According to the study, film and TV currently covers about 52% of the entertainment business in Los Angeles County, coming in 12% behind 2013. Employment levels spanning film, TV, sound, broadcasting and print media — all labeled “traditional” entertainment fields by Otis — have similarly fallen roughly 9% from 2013 to 2024.

The waning prominence of film and TV coincides with a drop in production, which is still down 9% from pre-strike levels, according to the report. Film and TV employment in Los Angeles County is 19% lower than it was prior to the work stoppages — leaving thousands of writers, crew members and other entertainment workers in a state of financial and emotional distress.

Otis College previously reported that entertainment employment in the greater Los Angeles area plummeted by 17% during the overlapping writers’ and actors’ strikes.

Previous reporting by The Times illustrates that the production and employment crisis in Los Angeles predates the walkouts and can be largely attributed to an ongoing industry contraction following studios’ overspending during the streaming wars.

As a result, film, TV, commercial and other production activity in the first quarter of 2024 was about 20% below the five-year average, according to FilmLA, a nonprofit organization that tracks on-location production in the Greater Los Angeles area.

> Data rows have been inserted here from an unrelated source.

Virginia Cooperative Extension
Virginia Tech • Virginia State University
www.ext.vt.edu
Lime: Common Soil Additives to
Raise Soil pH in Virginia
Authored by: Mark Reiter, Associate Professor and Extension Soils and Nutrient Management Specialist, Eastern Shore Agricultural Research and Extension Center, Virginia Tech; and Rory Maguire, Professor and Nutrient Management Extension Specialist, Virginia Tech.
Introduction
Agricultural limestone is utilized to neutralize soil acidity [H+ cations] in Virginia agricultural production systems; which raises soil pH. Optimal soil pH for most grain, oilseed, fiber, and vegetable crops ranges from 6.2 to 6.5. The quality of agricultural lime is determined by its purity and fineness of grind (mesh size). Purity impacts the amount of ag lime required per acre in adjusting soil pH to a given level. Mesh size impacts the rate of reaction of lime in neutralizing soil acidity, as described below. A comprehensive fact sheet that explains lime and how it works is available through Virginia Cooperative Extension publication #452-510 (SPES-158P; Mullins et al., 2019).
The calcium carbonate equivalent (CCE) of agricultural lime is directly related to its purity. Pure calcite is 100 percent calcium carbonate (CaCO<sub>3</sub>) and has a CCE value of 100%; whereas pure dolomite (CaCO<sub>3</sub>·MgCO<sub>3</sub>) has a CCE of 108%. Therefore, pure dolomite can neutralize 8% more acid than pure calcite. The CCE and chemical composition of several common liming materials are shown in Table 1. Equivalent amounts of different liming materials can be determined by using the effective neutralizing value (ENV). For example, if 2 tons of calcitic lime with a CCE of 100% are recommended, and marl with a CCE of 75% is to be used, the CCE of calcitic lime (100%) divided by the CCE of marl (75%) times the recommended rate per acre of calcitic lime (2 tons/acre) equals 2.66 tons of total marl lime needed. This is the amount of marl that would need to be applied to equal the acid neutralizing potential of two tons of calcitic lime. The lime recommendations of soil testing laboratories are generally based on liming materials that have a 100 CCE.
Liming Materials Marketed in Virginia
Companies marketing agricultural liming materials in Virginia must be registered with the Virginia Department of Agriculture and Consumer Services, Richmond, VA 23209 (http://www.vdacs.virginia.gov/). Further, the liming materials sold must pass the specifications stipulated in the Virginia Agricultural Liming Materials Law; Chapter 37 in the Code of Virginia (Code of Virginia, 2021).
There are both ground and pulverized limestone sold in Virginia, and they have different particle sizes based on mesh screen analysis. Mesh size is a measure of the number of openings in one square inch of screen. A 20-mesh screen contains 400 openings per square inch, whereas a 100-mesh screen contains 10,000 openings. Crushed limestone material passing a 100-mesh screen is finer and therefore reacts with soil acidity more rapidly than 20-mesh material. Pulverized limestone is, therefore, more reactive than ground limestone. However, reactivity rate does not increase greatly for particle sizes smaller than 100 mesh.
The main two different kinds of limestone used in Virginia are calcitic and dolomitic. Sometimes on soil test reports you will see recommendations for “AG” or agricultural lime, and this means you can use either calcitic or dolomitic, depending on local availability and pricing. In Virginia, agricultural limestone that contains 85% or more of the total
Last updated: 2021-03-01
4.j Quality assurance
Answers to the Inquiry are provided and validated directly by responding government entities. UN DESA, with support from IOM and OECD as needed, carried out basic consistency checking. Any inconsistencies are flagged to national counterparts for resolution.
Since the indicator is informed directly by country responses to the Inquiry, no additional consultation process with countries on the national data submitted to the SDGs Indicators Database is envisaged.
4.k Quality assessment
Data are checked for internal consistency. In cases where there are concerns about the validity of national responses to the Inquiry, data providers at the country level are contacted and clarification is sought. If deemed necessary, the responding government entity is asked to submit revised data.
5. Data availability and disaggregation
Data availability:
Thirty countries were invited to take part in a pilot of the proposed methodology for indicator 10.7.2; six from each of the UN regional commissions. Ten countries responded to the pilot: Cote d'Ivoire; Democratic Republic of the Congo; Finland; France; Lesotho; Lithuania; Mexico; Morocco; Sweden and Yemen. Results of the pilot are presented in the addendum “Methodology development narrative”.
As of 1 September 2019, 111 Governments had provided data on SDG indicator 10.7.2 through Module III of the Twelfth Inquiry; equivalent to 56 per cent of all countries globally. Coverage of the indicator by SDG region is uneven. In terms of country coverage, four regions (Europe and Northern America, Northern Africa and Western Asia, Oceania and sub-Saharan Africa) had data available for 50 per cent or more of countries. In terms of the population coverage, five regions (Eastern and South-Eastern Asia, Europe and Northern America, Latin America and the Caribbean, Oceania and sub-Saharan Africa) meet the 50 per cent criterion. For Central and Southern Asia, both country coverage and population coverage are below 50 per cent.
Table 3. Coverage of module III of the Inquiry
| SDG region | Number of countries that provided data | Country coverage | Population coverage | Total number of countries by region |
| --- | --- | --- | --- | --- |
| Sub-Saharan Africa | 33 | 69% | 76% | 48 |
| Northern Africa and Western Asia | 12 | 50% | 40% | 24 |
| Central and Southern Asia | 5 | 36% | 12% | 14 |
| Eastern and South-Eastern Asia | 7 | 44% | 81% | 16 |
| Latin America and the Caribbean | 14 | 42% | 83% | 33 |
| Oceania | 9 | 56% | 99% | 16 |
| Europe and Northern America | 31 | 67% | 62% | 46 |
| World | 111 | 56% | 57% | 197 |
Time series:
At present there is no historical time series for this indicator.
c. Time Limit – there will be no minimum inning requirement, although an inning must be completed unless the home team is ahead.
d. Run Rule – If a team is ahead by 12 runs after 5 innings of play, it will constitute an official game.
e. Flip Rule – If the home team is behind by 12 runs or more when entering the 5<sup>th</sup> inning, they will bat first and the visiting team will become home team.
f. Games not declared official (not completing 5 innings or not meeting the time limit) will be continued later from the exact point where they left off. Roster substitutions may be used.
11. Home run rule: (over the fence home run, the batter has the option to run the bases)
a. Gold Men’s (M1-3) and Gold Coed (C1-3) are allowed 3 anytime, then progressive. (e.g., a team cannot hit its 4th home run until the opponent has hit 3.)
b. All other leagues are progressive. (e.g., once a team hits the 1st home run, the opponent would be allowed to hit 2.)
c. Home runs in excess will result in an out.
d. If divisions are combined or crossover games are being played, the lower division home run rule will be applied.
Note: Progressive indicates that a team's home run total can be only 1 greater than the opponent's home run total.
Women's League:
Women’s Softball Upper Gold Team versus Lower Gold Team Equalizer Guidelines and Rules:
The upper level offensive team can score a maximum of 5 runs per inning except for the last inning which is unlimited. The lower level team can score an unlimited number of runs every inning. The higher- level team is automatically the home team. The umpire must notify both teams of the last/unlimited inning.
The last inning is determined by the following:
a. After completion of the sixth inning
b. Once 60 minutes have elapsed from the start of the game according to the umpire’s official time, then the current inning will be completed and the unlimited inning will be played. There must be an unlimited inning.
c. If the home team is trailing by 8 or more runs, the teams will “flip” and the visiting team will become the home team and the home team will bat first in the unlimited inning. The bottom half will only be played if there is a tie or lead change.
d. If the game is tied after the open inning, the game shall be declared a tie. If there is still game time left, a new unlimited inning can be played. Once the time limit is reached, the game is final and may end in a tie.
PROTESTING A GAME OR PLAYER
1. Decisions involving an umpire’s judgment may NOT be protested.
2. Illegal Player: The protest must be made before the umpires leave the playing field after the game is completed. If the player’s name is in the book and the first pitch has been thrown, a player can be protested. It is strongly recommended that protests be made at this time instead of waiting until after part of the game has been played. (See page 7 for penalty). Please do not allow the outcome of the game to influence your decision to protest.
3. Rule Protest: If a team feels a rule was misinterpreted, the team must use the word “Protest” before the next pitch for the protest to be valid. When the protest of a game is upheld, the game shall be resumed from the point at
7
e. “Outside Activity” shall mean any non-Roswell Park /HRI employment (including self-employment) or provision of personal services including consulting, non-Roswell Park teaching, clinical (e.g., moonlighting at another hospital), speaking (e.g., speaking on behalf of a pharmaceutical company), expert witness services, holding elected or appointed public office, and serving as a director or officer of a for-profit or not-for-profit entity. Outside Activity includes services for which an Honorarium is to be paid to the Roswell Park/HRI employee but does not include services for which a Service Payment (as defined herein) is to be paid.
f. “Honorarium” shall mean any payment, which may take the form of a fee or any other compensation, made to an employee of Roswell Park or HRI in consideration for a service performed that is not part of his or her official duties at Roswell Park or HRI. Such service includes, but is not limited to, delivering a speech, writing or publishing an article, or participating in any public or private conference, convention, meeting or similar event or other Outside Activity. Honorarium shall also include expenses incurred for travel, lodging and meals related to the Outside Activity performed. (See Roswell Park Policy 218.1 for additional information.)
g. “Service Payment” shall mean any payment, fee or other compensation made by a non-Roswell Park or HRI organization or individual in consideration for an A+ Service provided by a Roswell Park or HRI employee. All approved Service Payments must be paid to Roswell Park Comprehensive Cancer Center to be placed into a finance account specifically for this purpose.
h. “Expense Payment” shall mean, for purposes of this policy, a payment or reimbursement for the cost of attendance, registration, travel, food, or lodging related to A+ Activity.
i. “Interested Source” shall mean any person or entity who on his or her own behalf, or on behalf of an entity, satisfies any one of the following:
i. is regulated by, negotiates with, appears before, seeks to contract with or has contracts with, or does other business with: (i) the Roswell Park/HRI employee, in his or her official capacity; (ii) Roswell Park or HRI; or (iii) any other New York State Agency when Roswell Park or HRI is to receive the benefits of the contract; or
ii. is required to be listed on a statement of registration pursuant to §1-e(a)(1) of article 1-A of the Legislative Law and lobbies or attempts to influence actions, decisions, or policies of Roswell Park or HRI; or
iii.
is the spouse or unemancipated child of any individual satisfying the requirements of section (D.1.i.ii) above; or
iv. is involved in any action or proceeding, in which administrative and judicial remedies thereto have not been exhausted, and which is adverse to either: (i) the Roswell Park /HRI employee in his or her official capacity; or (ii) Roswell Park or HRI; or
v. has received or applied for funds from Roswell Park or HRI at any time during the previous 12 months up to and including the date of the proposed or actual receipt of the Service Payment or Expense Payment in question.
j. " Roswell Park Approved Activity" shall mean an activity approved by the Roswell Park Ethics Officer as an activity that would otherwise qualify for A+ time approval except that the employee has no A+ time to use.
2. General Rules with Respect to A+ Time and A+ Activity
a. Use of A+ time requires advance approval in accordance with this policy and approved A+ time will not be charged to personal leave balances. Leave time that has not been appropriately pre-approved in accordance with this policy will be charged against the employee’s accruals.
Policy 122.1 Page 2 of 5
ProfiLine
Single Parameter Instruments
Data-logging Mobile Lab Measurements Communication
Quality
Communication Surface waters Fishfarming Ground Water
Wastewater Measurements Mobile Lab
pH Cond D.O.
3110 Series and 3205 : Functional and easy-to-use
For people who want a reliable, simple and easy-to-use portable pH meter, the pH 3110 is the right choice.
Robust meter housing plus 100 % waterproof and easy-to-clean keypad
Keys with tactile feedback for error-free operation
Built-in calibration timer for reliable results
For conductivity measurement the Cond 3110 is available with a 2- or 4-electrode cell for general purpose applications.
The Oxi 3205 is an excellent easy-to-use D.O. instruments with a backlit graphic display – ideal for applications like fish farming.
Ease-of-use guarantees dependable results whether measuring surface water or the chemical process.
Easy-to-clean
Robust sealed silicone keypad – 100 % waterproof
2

Meanwhile, job growth in “modern” entertainment sectors — identified as software publishing, video gaming, social media, streaming, performing arts, live sports and “independent artists” — rose 53% between 2013 and 2024, Otis College reported.

The fastest-growing corner of the entertainment industry in the county is software publishing (including video games), which has jumped 149% in the last decade. Film, TV and traditional publishing are the only areas that have seen a decline.

The report also determined that the number of college-educated workers in the Los Angeles entertainment industry increased from 46% to 68% between 2000 and 2022.

Creative and management positions accounted for 59% of entertainment jobs in 2013 and had risen to 66% by 2022. Meanwhile, the amount of manual occupations, such as transportation, cleaning, groundskeeping and construction, had declined.

Additionally, the entertainment workforce over the last decade has become more racially diverse. The share of white workers in creative fields decreased between 2013 and 2022, while employment for all other racial groups grew, the report indicates.

“My hope is that the trends identified in this study and our ongoing Otis College Report on the Creative Economy give industry leaders and policymakers insight into the needs of an evolving workforce,” Charles Hirschhorn, president of Otis College, said in a statement, “one that requires more training, investment and education than ever before.”